Latest paper finds this phenomenon is everywhere:

https://phys.org/news/2020-03-free-range-mitochondria.html

"Transfer of mitochondria between cells is a ubiquitously occurring and now universally known phenomenon. For years, researchers have been serially demonstrating that one particular new cell type can transfer its mitos to yet another particular cell type to achieve some specific metabolic goal essential to survival of the meta-host organism. But what happens when the mitochondria come from the outside world, from other members of your own species, or from a different species altogether? In addressing this very real situation, we first must look at the particulars of how and why mitos are transmitted across cell boundaries in the first place.

"One of the latest dispatches,... describes a curious situation in which mesenchymal stem cells (MSCs) transfer mitos directly to T cells in order to tamp down an overactive immune system and curb an inflammatory response. More specifically, the Chilean authors report that mito uptake by CD+ T cells induces regulatory T cell differentiation and activation through increased expression of FOXP3, IL2RA, CTLA4, and TGFb mRNAs. Mesenchymal stem cell transfer had been well established in earlier disease models of acute respiratory distress (ARDs), in which transfer to macrophages through tunneling nanotubes upregulates their phagocytic capability.

***

"The key is understanding how the mitos actually travel. In other words, what are the mitochondrial circuits? Many clues have recently emerged, including what mitos are capable of doing when they cycle through the master of all networks—the nervous system. The one-way travel to macrophages described above does not necessarily end there. Macrophages can, in turn, donate their mitos directly to nerve endings in times of need. Once there, they can do some incredible things. For example, in sensory neurons of the DRG (dorsal root ganglion) mitos ultimately derived from M2 macrophages turn off the inflammation response and completely resolve the associated pain messaging. This leg of the circuit requires expression of CD200 Receptor (CD200R) on macrophages and the non canonical CD200R-ligand iSec1 on sensory neurons.

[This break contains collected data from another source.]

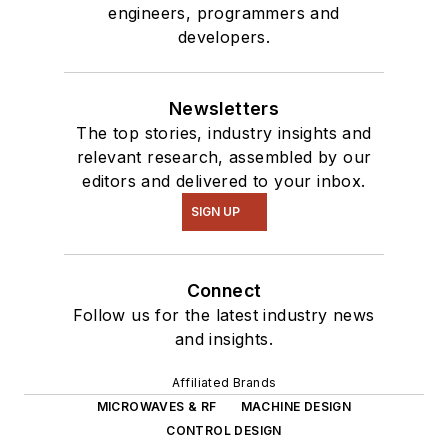
engineers, programmers and
developers.
Newsletters
The top stories, industry insights and
relevant research, assembled by our
editors and delivered to your inbox.
SIGN UP
Connect
Follow us for the latest industry news
and insights.
Affiliated Brands
MICROWAVES & RF
MACHINE DESIGN
CONTROL DESIGN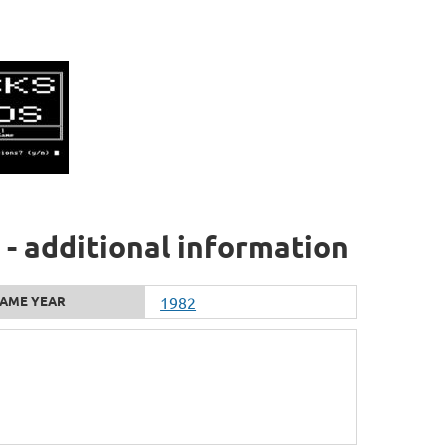
- additional information
AME YEAR
1982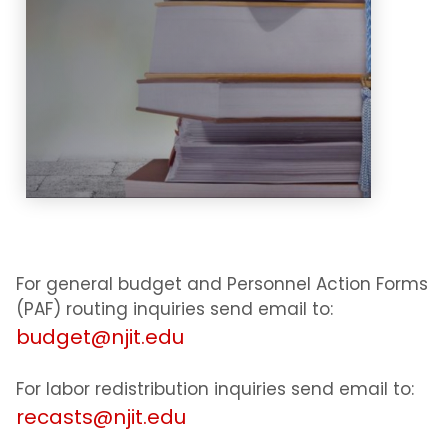
methodology.
Learn More
For general budget and Personnel Action Forms
(PAF) routing inquiries send email to:
budget@njit.edu
For labor redistribution inquiries send email to:
recasts@njit.edu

"Perhaps even more intriguingly, these mitos also have a side-hussle—they
briefly sojorn as free range mitochondria in whole blood. During these sabbaticals, they persist entirely cell free, but still respiratory competent mitochondria. What this essentially means is that when we donate and receive blood or bone, we are also exchanging not just mitochondria, but also in a very real genetic sense, our identities—at least as defined within the limits of current forensic testing of this mosaic-chimeric state. No one should be all that surprised, because our species is also on the cusp of being actively engaged in a subtle but perhaps more insidious trans-species mitochondrial migration through organ transplant."

Comment: Mitochondrias are as free-ranging as Margulis might have imagined when she proposed her theory. They must play some sort of a role in speciation. This article is actually about using them in therapy.